Each book in the trilogy is narrated by an Earth kid. The others are cloned from genes taken from Mars and Jupiter: Bren has green skin, Lis has blue hair! Rob, Denie and Connal all experience 'prexes', or pre-existences that their clone-ancestors had on twentieth-century Earth, and these sometimes complicate their important work in space.

The ideas and angles available to science-fiction writers are almost as infinite as space itself and this trilogy creates an exciting concoction of scientific theory, fantasy and insights into human, Martian and Jovian nature.
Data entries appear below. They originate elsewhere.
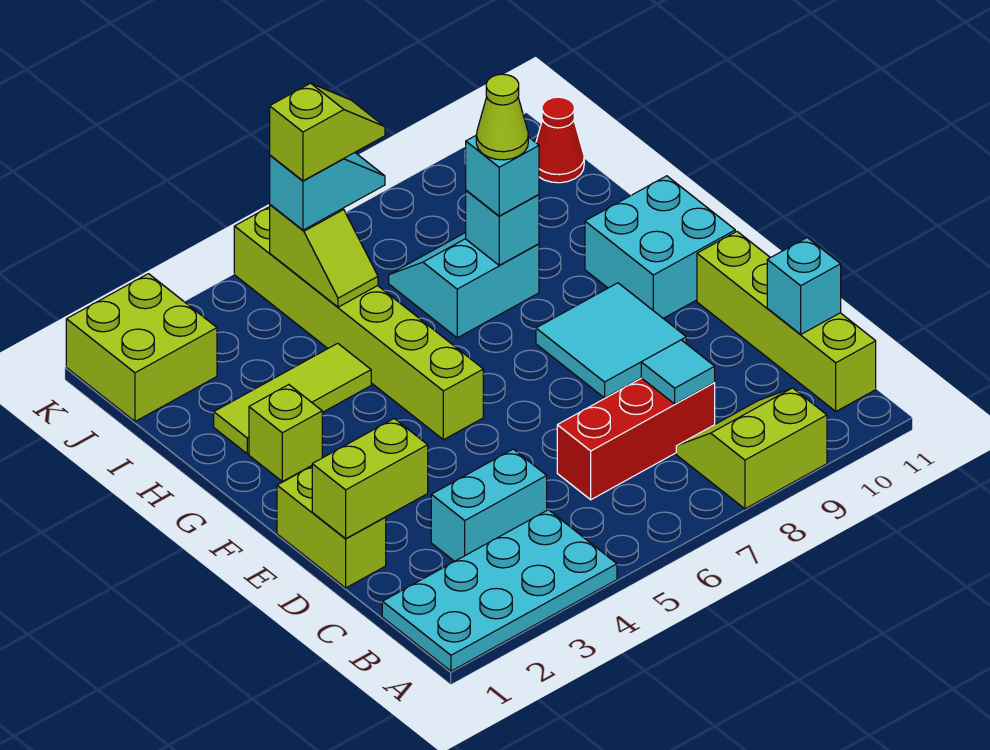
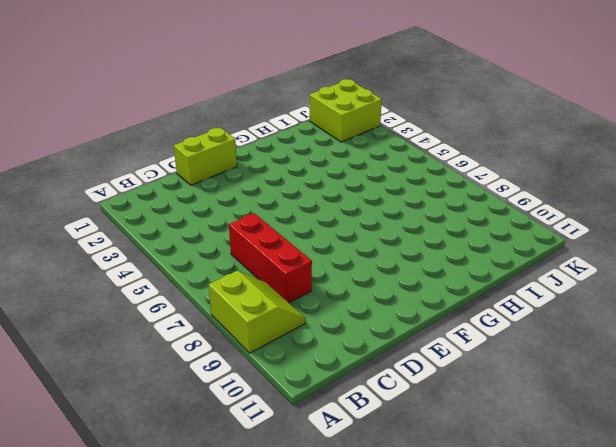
none -> cyan 2x4 plate [382,510,617,671]
none -> lime 1x4 brick [697,232,876,411]
none -> cyan 1x2 brick [431,449,547,561]

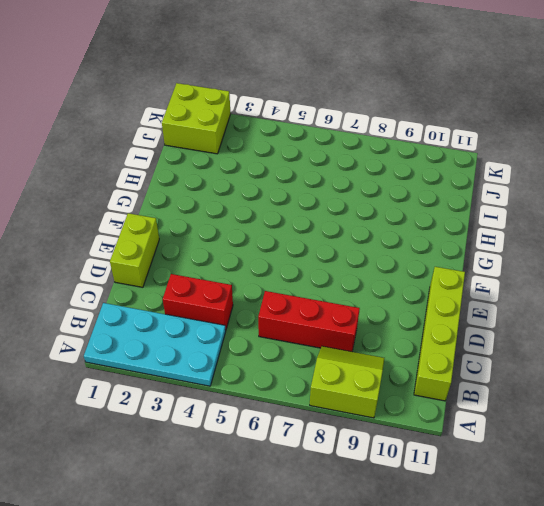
red 1x2 brick [163,274,233,330] -> cyan 1x2 brick [431,449,547,561]
none -> cyan 2x2 tile [536,283,686,398]
none -> lime 1x6 brick [234,207,483,440]
none -> cyan 2x2 brick [585,176,735,318]

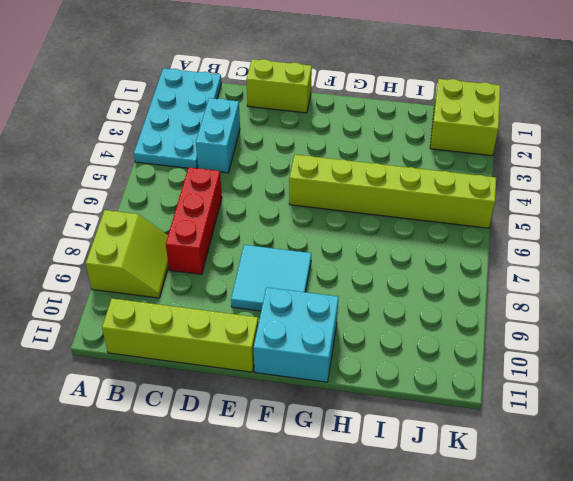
none -> lime 1x1 brick [249,385,322,481]
none -> lime 1x3 tile [214,343,371,454]
none -> cyan 2x2 slope [389,232,539,338]

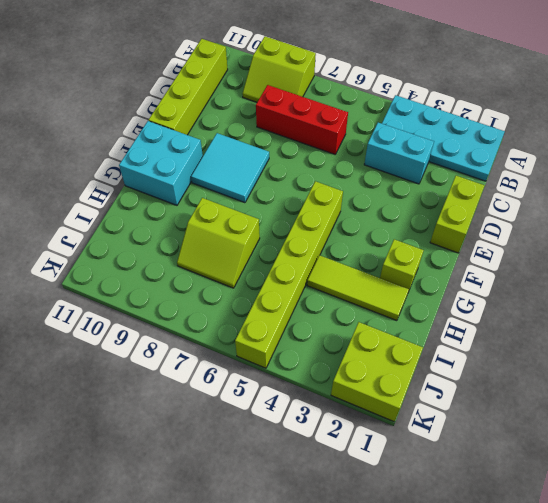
lime 2x2 slope [177,198,260,288] -> cyan 2x2 slope [389,232,539,338]
none -> red 1x1 cone [536,97,584,183]
none -> cyan 1x1 tile [641,340,715,404]
none -> cyan 1x1 brick [767,238,841,335]

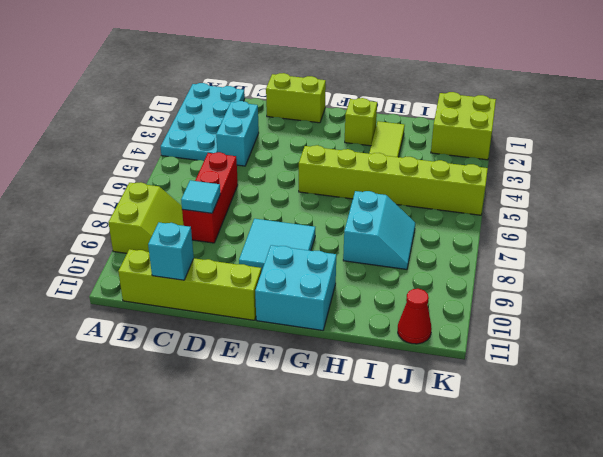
none -> lime 1x2 brick [312,419,428,538]
none -> cyan 1x1 brick [466,190,539,265]
none -> lime 1x2 slope [270,205,378,307]

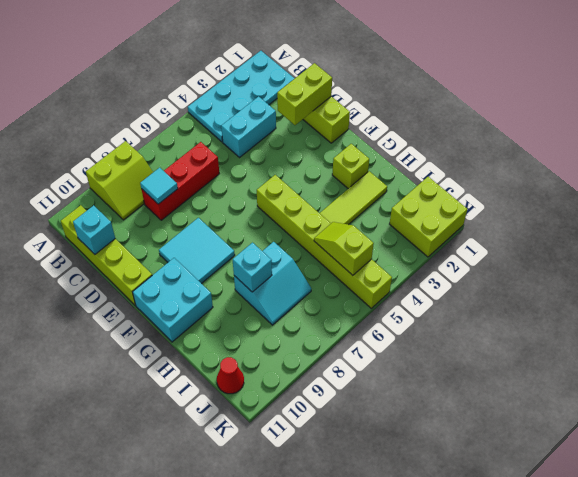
none -> cyan 1x1 brick [466,136,539,216]
none -> cyan 1x2 slope [270,153,385,230]
none -> lime 1x1 cone [476,74,528,160]

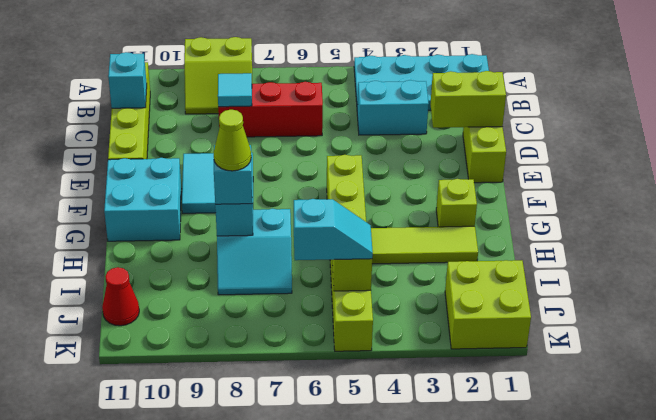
cyan 1x2 slope [294,199,373,260] -> cyan 1x2 slope turned to [270,153,385,230]
none -> lime 1x2 slope [270,83,385,181]

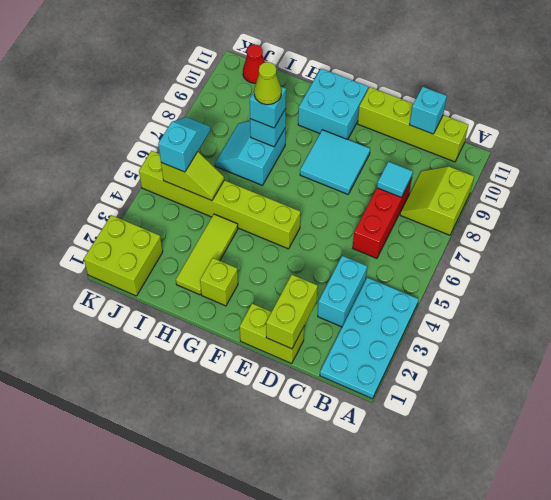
none -> lime 1x2 slope [270,83,385,181]

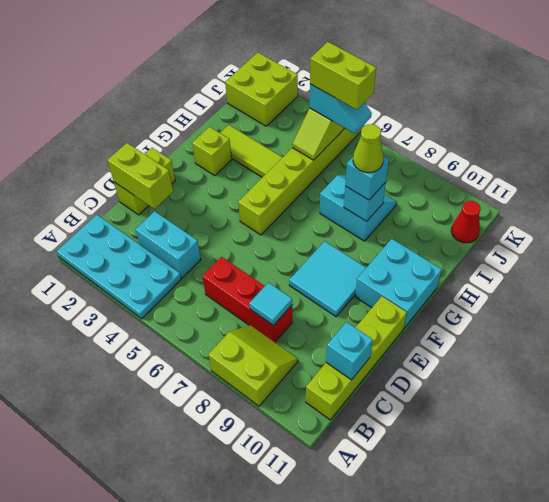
lime 1x2 brick [310,42,376,110] -> lime 1x2 slope [270,83,385,181]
Inspired, marvellous work.

--Liz Kemp, Bridgetown HS

About 'Deepwater Black'

As you already may have gathered from that review, these books aren't mere extensions of the TV show--premises are the same, but some fundamental facts are different. Oh, some things are universal--Bren is still hard-as-nails power-hungry and forceful, Zak is still distant, Gret is undeniably sarcastic, and Yuna and Reb run the ship. [There's major spoilage up ahead--you have been warned.] They have a few different jobs, though--for instance, Lise looks out for the alien trites.

Other diffs: Lise is Lis in the book, Yuna is Yoona in the book, and Reb is stuck in his prex [meaning he is still who he was in the prex] and is Robbie the Earthkid for the entire first book. The crew is closer to age 13-14, unlike the show's late-teens approach. Most of the crew is from different quadrants of a terra-formed Mars (but Bren is from Jupiter), and as a result have cool hair and skin pigments [who can argue about black and white when you get red, yellow, green and blue into the picture? =D].
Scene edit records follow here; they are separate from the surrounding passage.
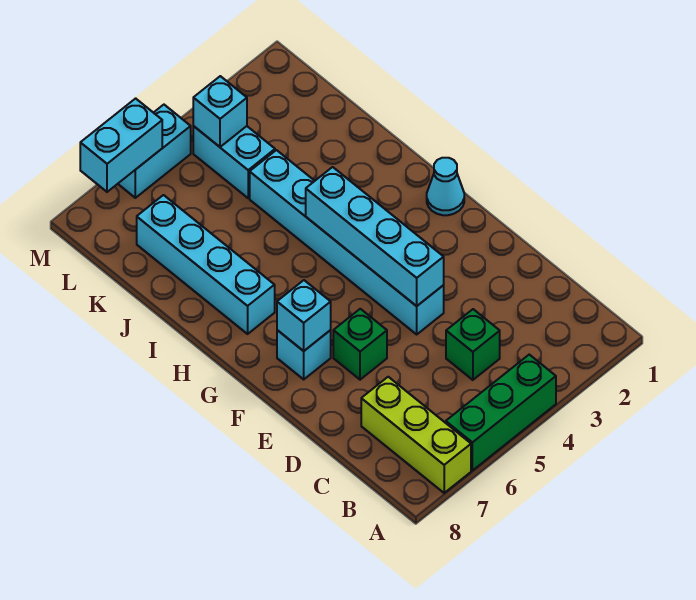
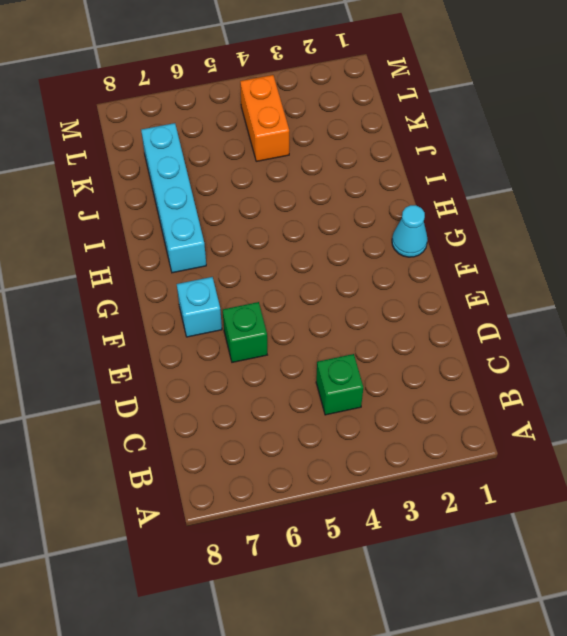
orange 1x2 brick [240,75,289,161] -> cyan 1x2 brick [193,126,275,198]
none -> green 1x3 brick [446,355,556,470]
none -> lime 1x3 brick [361,377,471,493]
none -> cyan 1x6 brick [250,150,444,334]

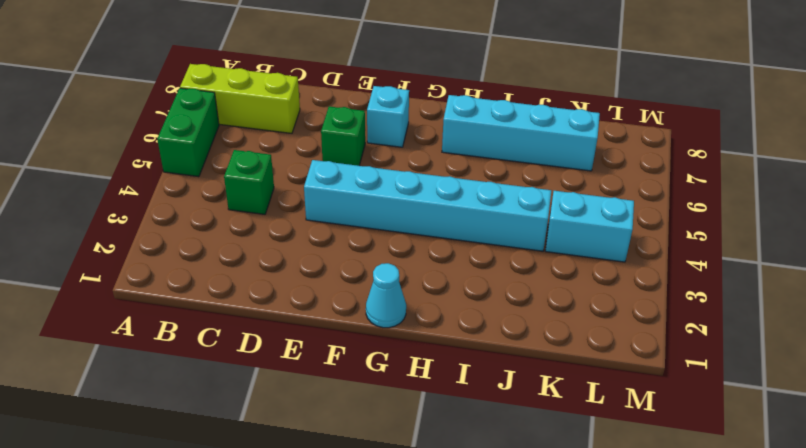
green 1x2 brick [157,88,219,177] -> green 1x3 brick [446,355,556,470]
none -> cyan 1x2 brick [118,105,191,198]
none -> cyan 1x4 brick [306,167,444,306]
none -> cyan 1x1 brick [277,280,331,351]

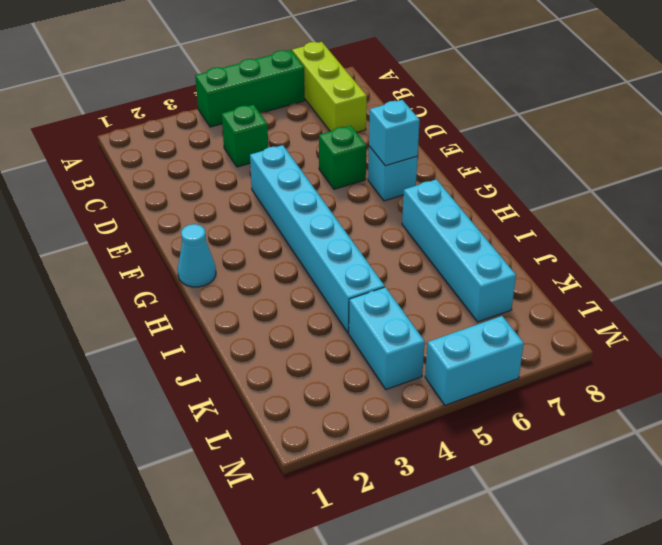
none -> cyan 1x4 brick [306,167,444,306]
none -> cyan 1x1 brick [193,76,247,147]
none -> cyan 1x2 brick [80,98,162,192]

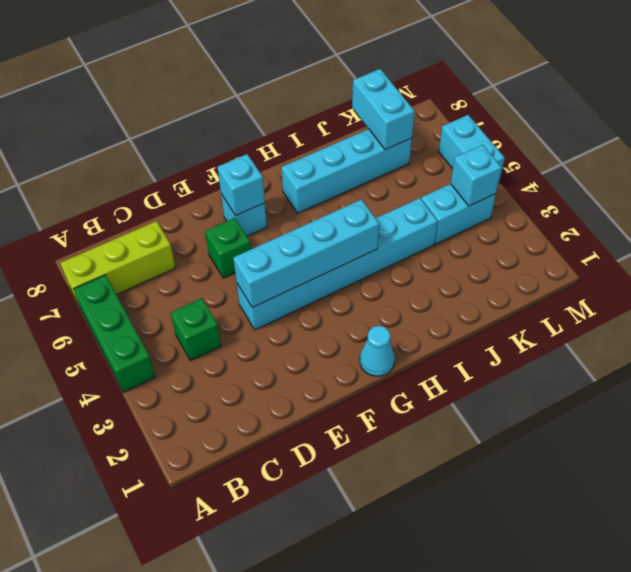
cyan 1x2 brick [352,69,415,150] -> cyan 1x2 brick moved to [80,98,162,192]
The first book [which, BTW, is the only one I've read] has the crew coming across another Deepwater [a la Reflections except everyone was dead when they got to it, and it blew up]. Throughout the entire book they come up against the strange phenomenons of colour-space--solunks, solid chunks of nothing; jel, which oozes out of the ship every few hours or so threatening to devour the crew's flesh; and trites, an alien species bent on digging their drills through Deepwater's hull and destroying it [and Gret loses her eye because of one; kind of like the space bugs of Infestation--in fact, I think the space bugs were based on them]. The computer, COL, only obeys Reb and Yoona's voice commands, and they are the only ones that can relinquish control to other members. Yoona eventually gives Bren control, and Bren ends up taking over the ship with Zak and locking everyone else off the upper [Command] deck. [shades of Legacy]. Also, rather than waking up fully-knowledgable about the ships' systems and everything, the crew woke up and were "raised" by a different part of the computer known as NUN. Then the crew found their way out early and learned to control the ship and survive.

Then they actually return to Earth and achieve their mission--except that their gene bank is only carrying DNA for the animals of Earth--no human DNA was actually on board their ship. It turns out the other Deepwater was carrying all the human DNA. I'm a bit fuzzy about the end and a lot of the other details in the book, since I didn't get a chance to read it very well, so you might try and ask someone else who's read the book to give you a sum-up of that.